What you need to do: Show each line from the records below in which the word "Prudente" occurs.

Listed entries:

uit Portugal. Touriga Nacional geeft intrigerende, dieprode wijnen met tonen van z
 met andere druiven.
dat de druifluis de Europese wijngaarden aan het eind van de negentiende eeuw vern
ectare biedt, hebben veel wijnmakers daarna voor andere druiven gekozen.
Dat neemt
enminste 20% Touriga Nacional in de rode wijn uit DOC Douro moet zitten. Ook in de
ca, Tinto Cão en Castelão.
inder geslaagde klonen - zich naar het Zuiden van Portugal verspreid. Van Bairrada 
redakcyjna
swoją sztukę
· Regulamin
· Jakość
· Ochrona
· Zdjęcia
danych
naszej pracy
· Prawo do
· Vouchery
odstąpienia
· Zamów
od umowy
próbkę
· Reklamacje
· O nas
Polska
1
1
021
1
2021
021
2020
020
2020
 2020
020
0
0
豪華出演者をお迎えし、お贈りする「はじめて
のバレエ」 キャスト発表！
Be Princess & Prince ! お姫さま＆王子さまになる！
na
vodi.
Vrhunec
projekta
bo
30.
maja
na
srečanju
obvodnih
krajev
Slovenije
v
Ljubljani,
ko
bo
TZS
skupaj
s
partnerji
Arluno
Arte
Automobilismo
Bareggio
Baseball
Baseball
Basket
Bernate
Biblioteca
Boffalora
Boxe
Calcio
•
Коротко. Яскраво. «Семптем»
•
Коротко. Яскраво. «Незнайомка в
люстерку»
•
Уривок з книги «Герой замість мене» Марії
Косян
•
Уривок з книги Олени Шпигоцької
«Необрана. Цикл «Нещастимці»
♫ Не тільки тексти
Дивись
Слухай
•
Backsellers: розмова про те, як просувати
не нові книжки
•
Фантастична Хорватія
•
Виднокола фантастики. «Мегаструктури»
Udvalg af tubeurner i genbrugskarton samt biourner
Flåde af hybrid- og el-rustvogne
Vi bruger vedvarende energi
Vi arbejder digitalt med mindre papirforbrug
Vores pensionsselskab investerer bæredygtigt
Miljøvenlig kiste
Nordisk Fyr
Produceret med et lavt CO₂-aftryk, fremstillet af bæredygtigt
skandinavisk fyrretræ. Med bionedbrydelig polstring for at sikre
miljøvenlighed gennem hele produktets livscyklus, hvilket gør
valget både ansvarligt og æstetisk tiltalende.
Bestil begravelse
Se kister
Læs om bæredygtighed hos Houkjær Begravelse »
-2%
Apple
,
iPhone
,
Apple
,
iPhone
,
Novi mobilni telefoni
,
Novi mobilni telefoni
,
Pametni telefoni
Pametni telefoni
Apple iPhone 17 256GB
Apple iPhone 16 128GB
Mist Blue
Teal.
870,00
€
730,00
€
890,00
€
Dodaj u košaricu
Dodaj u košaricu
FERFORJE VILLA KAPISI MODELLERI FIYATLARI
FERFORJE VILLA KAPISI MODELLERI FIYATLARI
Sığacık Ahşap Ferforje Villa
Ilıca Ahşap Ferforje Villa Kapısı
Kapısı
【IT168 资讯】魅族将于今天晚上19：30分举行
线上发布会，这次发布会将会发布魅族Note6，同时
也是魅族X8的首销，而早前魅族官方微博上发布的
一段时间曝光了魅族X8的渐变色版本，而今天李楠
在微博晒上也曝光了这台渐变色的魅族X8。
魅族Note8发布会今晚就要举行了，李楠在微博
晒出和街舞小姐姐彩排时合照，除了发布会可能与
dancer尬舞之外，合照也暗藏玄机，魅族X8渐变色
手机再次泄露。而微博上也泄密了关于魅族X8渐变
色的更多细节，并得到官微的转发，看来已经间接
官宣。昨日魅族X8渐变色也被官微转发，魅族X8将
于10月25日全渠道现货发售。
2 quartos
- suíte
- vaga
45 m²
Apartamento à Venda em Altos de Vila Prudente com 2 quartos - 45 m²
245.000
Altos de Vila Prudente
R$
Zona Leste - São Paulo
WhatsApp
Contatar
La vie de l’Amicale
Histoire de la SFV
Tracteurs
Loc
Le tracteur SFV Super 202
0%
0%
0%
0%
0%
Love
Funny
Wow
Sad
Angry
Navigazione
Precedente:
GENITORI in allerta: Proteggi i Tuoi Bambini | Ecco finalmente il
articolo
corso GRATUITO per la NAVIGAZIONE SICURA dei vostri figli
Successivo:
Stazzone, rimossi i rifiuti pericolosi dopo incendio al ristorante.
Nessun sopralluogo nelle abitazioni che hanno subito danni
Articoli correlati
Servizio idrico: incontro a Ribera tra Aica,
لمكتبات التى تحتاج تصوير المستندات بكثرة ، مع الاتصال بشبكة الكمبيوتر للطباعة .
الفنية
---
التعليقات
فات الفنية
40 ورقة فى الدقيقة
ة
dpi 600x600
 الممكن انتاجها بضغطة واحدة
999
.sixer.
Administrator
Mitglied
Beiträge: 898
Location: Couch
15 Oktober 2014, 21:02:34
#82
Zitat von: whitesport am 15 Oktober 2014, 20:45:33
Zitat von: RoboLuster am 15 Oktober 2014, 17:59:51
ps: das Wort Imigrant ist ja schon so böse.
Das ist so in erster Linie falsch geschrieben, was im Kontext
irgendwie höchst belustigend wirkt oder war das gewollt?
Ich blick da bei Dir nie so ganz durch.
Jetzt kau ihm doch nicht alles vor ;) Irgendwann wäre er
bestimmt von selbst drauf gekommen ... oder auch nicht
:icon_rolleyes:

Result of the exercise:
Apartamento à Venda em Altos de Vila Prudente com 2 quartos - 45 m²
Altos de Vila Prudente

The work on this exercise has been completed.